Wild cherry, ponderosa pine, Atlas cedar: Which will edge ahead and put down roots?
Back to the Weinviertel. The region is one of Austria’s driest. This gives us an idea today of what the climate might look like somewhere else 50 years from now. Ideal conditions for discovering which types of tree are good at dealing with the extreme weather events that are expected to occur more frequently – drought, heavy rain, storms.
So what does it look like, the forest of the future? One thing is certain: “Mixed forests of deciduous trees and conifers hold the greatest potential for storing CO2”, says Silvio Schüler. “We’ll know more in around two years. That’s when we’ll see which of the trees we planted in 2019 have successfully established themselves. And then five years after that we’ll see how they differ in terms of growth”.
A forest full of possibilities
The first 1,500 saplings were planted in 2019. In the meantime, there are now more than 10,000 young trees – by 2030 the climate-research forest is set to reach an impressive height of three to five meters. While that is happening, we’ll not only see which tree species are winning the race. With the aid of weather stations and soil moisture sensors, the project team is also investigating how the microclimate changes in the forest over time and what impact the type of tree has on the availability of groundwater – in case drinking water becomes scarce for us humans during longer drought periods. What’s more, Silvio Schüler and his team are interested in which different insects and birds find sustenance and habitat in the different trees. The climate-research forest should also be a site for teaching and learning – and in a few years it should fulfil the motto of this year’s International Day of Forests: Providing a path to recovery and well-being in the sparsely wooded Weinviertel.

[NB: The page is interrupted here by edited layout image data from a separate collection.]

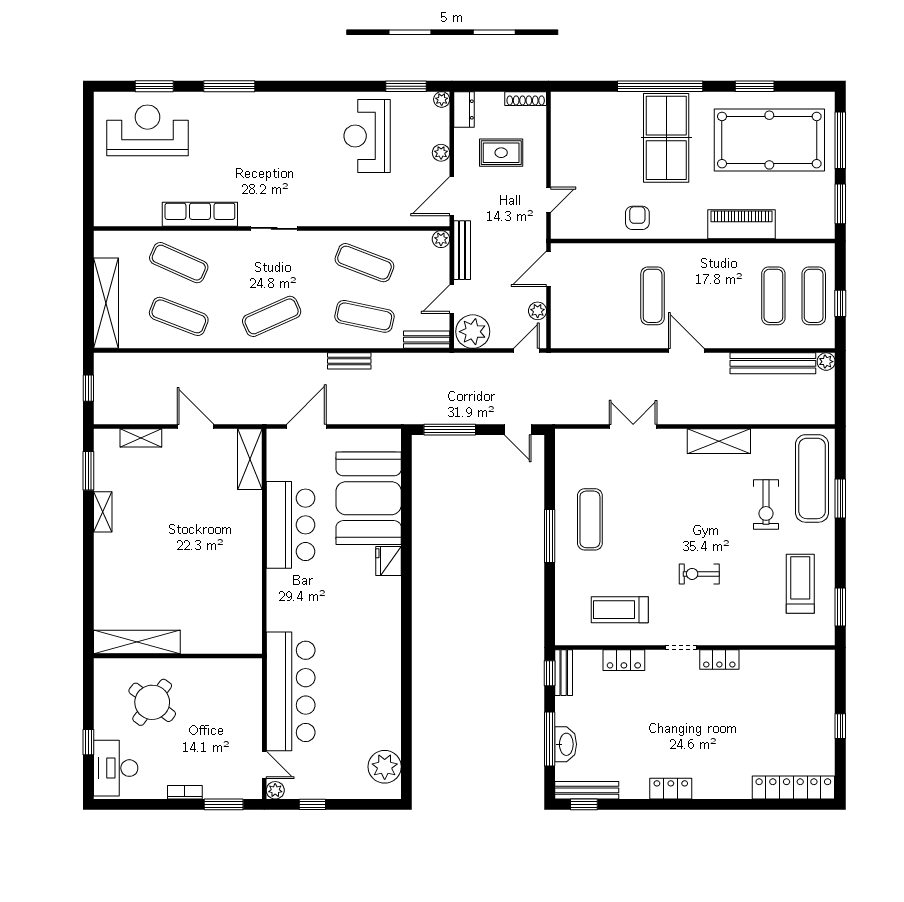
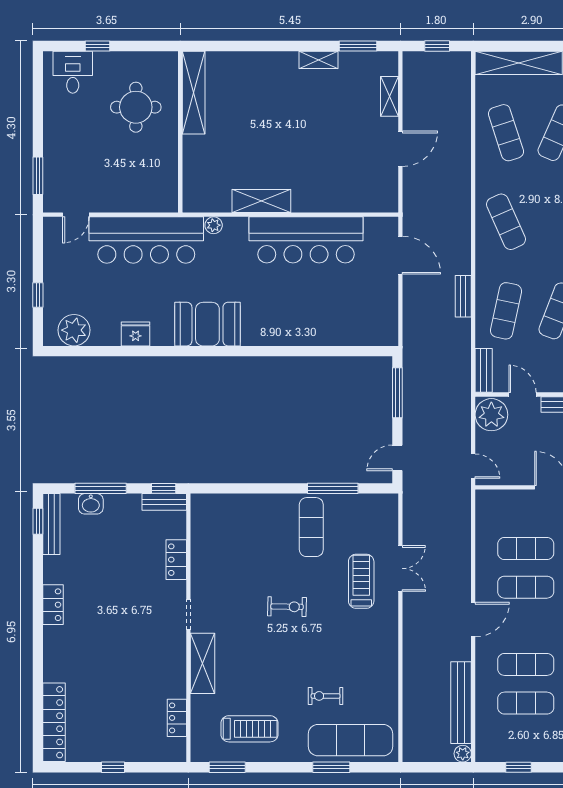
exercise mat: (612, 296) -> (526, 549), added
exercise mat: (814, 296) -> (526, 664), moved
plant: (538, 311) -> (511, 477), removed
exercise mat: (179, 316) -> (506, 133), turned -39
shelving: (719, 441) -> (202, 663), moved
shelving: (250, 459) -> (261, 201), moved
booth: (369, 498) -> (207, 324), moved, width x0.73, depth x0.70
exercise bike: (766, 505) -> (326, 696), width x0.73, depth x0.72
exercise mat: (590, 519) -> (311, 527), turned 90
bar counter: (291, 525) -> (306, 240), width x1.36
window: (550, 536) -> (333, 488), moved
fridge: (389, 561) -> (136, 334), moved
exercise bike: (699, 574) -> (287, 607), moved, turned 91
treadmill: (620, 610) -> (361, 581), moved
locker: (719, 660) -> (177, 718), moved
round table: (152, 702) -> (136, 107), turned -37
washbasin: (566, 744) -> (91, 504), width x0.72
desk: (116, 768) -> (73, 72), width x0.73
plant: (275, 790) -> (214, 225), moved
bookcase: (185, 792) -> (49, 139), removed
window: (312, 804) -> (38, 295), moved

Every forest begins with the first tree – we accompanied the major 2019 planting initiative with our camera. And here’s the video:
Facts & Figures
- The climate-research forest is a joint project by OMV, the Austrian Research Center for Forests (BFW) and the Federal Ministry for Agriculture, Regions and Tourism.
- Project term: 2019-2030
- 15 native and non-native tree species
- Area: 5.5 hectares. These 5,5 hectares of forest in Weinviertel absorb around 20 metric tons of CO2 per year.
- Austria’s forests bind around 1 billion metric tons of carbon and 3.6 billion metric tons of CO2 in the biomass and soil on an area of four million hectares (around 48% of the landmass of Austria).